Not knowing when the next seizure is going to occur (if at all) may be the hardest part. For someone with anxiety disorder, such unpredictability is life-altering. As much as I want to be there for Beau, I find myself trying to escape our new reality. I feel least comfortable when I’m in my house with him. Of course, that’s where he has had all his seizures. And while I know that Beau could have a seizure any where at any time, I prefer to be outside with him… or in the car… driving a 2-mile radius around the vet’s office. Just in case.
As he bumps into things as he walks, falls over on the couch, and crashes into the front door when going to bark at someone on a bicycle, I can’t help but think about how life was just a couple of weeks ago. And how much our lives have completely changed now.

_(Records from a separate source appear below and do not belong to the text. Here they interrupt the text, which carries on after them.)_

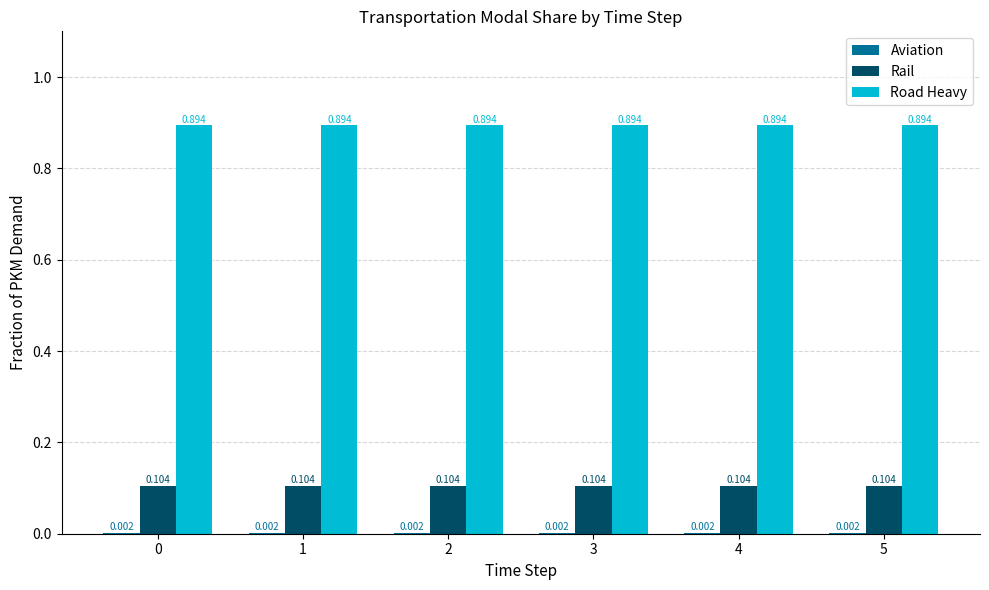

What is the value of the Road Heavy bar at the 5th from the left?

0.9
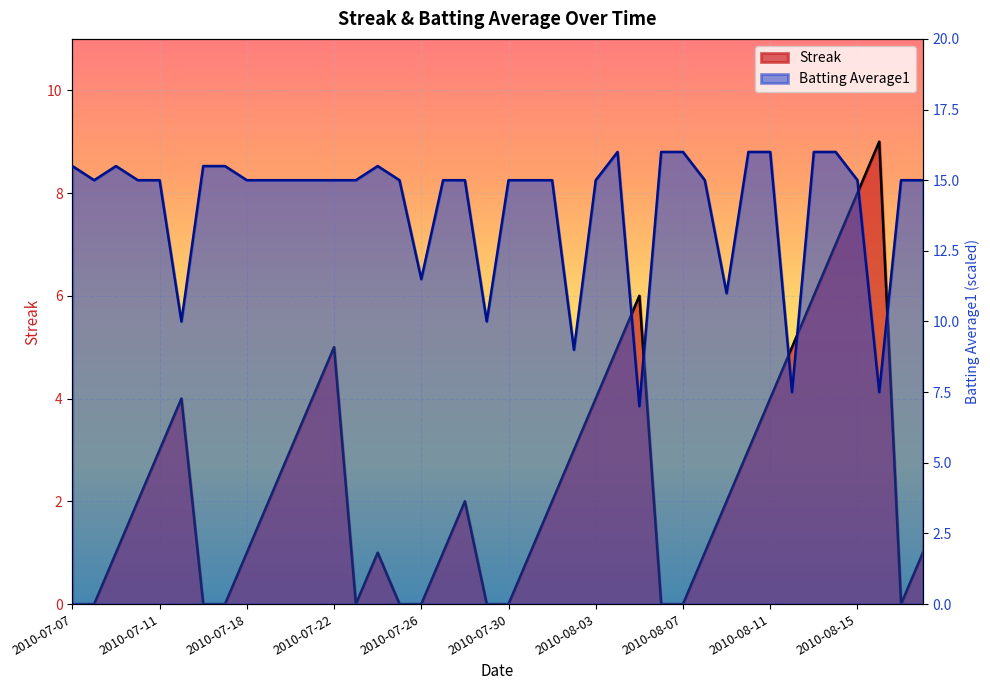

Reading left to right, what are all the values shown in this chart?

Streak: 0.0	0.0	1.0	2.0	3.0	4.0	0.0	0.0	1.0	2.0	3.0	4.0	5.0	0.0	1.0	0.0	0.0	1.0	2.0	0.0	0.0	1.0	2.0	3.0	4.0	5.0	6.0	0.0	0.0	1.0	2.0	3.0	4.0	5.0	6.0	7.0	8.0	9.0	0.0	1.0
Batting Average1: 15.5	15.0	15.5	15.0	15.0	10.0	15.5	15.5	15.0	15.0	15.0	15.0	15.0	15.0	15.5	15.0	11.5	15.0	15.0	10.0	15.0	15.0	15.0	9.0	15.0	16.0	7.0	16.0	16.0	15.0	11.0	16.0	16.0	7.5	16.0	16.0	15.0	7.5	15.0	15.0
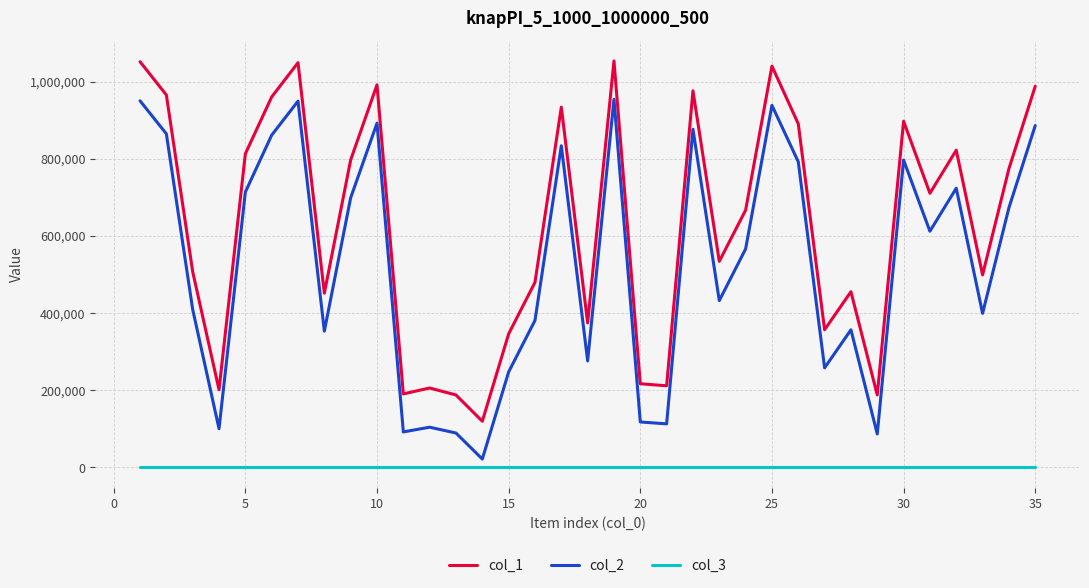

True or false: col_1 and col_3 intersect in this chart.

False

Forever.
I’ve connected with other “Epi moms” and many have expressed the same feelings as me. It’s comforting to know that we’re not alone in this. But it doesn’t make it easier for me to handle on a daily basis. I find myself wondering if the tears will ever stop. Or if I’ll ever be able to look at my boy the same way again. The truth is that I don’t know.
Once the side effects of the drugs wear off, Beau should be able to regain his balance and get back to his routine. But his mommy is always going to be wondering what’s going on in his little mind… and whether or not his brain is going to cooperate with him.
I don’t know how I’m going to get through this.